┌─ Data shown
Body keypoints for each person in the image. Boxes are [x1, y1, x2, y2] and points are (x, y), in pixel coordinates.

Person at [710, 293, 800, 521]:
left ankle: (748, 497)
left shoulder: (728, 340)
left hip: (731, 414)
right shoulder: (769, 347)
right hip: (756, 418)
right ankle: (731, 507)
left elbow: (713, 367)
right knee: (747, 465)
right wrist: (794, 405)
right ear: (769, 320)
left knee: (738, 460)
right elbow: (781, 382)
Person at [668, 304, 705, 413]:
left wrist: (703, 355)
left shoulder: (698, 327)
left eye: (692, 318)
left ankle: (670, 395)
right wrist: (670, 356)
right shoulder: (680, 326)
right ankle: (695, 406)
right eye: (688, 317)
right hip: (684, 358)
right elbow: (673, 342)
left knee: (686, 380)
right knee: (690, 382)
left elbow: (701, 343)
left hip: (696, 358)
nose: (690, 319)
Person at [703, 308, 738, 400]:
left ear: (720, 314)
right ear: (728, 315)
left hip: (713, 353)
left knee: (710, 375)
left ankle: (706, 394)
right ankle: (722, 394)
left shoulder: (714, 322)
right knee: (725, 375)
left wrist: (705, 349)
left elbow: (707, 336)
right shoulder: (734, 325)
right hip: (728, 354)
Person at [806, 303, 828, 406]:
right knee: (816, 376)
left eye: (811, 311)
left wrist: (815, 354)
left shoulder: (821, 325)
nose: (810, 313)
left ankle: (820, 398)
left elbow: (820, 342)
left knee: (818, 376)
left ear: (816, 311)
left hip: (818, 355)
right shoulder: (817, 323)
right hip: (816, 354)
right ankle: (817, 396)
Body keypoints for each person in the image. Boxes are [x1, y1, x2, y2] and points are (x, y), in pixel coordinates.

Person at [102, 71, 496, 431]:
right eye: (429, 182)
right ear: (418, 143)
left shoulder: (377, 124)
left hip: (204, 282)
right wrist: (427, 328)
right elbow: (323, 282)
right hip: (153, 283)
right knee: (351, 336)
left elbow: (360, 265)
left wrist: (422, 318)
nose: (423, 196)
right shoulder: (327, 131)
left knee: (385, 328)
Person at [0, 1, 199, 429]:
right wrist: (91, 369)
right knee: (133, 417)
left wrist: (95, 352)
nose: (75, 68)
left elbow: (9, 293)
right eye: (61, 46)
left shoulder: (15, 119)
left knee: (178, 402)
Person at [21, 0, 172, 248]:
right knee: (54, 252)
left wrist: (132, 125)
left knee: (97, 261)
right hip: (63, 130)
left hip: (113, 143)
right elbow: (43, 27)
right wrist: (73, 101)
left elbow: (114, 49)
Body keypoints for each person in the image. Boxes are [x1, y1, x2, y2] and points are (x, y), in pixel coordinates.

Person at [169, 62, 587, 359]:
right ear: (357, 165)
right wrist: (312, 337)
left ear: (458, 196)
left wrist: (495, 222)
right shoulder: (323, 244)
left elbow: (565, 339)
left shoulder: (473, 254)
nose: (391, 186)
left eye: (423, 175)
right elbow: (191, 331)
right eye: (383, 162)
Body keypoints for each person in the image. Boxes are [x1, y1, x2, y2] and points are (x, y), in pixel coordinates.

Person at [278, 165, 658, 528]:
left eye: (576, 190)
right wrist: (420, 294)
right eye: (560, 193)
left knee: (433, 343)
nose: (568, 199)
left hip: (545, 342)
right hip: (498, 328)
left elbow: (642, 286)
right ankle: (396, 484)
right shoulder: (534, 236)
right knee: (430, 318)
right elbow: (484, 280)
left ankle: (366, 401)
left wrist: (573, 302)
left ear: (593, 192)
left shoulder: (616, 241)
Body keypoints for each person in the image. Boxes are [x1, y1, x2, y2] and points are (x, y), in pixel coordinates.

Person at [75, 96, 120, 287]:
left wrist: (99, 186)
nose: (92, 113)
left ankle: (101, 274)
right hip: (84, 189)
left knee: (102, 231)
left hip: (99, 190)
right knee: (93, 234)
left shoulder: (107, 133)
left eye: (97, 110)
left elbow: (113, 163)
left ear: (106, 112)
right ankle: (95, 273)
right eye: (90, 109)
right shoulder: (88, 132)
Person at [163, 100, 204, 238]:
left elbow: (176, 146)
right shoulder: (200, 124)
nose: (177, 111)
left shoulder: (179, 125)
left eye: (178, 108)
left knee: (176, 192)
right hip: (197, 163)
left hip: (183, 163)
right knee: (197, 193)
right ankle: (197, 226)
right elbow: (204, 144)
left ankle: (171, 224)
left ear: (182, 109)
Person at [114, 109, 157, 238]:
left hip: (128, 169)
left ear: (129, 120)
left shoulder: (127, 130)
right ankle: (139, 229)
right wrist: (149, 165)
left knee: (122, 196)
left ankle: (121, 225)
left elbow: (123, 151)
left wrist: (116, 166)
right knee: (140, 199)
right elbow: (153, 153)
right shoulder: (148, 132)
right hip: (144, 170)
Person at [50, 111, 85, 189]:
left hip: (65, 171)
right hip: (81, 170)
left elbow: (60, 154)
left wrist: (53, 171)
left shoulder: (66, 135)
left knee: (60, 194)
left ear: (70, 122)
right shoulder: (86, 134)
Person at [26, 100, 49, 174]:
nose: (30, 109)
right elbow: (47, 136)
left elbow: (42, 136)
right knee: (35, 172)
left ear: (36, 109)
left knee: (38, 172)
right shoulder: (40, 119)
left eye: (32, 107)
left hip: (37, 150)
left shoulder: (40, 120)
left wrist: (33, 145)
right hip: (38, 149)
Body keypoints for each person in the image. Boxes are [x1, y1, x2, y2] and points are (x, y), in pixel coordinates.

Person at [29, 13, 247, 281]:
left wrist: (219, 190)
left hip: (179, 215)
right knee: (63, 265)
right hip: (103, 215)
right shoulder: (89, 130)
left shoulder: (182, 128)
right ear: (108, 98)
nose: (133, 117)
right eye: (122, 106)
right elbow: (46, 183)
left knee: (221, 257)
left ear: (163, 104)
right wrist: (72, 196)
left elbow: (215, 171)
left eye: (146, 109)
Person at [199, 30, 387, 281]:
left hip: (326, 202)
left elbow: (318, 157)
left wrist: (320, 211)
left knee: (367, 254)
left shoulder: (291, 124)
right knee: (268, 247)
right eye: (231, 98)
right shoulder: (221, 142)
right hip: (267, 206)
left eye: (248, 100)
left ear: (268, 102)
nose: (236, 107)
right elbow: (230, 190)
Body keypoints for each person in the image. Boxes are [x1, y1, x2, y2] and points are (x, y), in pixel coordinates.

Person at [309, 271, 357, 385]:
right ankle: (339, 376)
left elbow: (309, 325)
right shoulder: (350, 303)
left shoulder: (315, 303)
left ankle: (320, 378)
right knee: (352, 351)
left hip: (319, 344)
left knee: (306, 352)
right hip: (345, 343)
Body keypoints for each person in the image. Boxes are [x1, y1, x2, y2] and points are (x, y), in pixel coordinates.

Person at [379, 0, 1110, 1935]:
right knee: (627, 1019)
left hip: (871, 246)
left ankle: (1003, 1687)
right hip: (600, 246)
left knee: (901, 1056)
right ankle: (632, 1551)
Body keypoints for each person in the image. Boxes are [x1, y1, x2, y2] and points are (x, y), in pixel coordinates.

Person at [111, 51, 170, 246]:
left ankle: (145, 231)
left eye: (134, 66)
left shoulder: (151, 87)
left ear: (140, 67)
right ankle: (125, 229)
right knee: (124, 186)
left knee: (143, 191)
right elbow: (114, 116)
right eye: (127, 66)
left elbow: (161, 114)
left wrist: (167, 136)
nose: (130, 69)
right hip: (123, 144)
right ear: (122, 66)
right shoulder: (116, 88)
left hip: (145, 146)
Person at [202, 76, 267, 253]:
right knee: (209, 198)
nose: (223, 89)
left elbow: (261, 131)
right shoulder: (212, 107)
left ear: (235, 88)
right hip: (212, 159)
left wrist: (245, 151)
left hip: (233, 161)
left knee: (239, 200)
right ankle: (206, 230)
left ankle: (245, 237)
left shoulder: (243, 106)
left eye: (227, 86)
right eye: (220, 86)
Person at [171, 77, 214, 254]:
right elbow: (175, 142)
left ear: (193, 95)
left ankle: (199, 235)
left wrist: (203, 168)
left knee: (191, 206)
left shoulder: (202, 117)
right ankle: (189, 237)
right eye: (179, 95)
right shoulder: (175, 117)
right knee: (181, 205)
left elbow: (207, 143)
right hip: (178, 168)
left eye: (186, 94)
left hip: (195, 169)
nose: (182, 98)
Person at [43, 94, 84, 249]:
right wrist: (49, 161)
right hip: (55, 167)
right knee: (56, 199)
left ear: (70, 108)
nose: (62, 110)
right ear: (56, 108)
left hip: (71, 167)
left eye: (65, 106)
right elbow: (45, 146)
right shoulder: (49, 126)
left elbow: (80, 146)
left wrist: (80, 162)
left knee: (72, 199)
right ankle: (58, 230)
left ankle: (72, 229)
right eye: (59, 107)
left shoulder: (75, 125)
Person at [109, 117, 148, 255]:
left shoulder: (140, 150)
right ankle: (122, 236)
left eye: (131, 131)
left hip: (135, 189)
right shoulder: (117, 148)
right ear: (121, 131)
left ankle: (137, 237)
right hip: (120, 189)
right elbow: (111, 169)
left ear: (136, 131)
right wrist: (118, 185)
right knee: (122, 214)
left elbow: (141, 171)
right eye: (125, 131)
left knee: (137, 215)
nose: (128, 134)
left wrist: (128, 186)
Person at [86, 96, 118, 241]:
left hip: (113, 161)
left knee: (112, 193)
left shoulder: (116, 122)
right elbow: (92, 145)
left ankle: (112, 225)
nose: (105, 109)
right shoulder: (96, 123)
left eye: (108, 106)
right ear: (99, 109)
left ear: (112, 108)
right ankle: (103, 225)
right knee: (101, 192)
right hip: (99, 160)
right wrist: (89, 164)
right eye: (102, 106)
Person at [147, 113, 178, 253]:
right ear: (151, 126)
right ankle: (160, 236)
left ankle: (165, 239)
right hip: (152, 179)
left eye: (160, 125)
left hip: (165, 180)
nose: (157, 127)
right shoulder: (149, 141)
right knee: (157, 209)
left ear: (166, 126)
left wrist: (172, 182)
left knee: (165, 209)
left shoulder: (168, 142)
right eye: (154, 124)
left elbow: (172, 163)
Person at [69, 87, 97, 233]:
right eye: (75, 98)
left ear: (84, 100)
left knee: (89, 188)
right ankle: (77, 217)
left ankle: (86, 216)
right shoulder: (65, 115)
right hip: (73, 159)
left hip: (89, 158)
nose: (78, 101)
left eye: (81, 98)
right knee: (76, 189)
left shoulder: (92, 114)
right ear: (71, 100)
└─
*Problem to work on*
Please print the lines from the start of the records up to and including the line with "right shoulder: (680, 326)", copying each one exactly and leaving out the rest.

*The answer*
Body keypoints for each person in the image. Boxes are [x1, y1, x2, y2] and points are (x, y), in pixel coordinates.

Person at [710, 293, 800, 521]:
left ankle: (748, 497)
left shoulder: (728, 340)
left hip: (731, 414)
right shoulder: (769, 347)
right hip: (756, 418)
right ankle: (731, 507)
left elbow: (713, 367)
right knee: (747, 465)
right wrist: (794, 405)
right ear: (769, 320)
left knee: (738, 460)
right elbow: (781, 382)
Person at [668, 304, 705, 413]:
left wrist: (703, 355)
left shoulder: (698, 327)
left eye: (692, 318)
left ankle: (670, 395)
right wrist: (670, 356)
right shoulder: (680, 326)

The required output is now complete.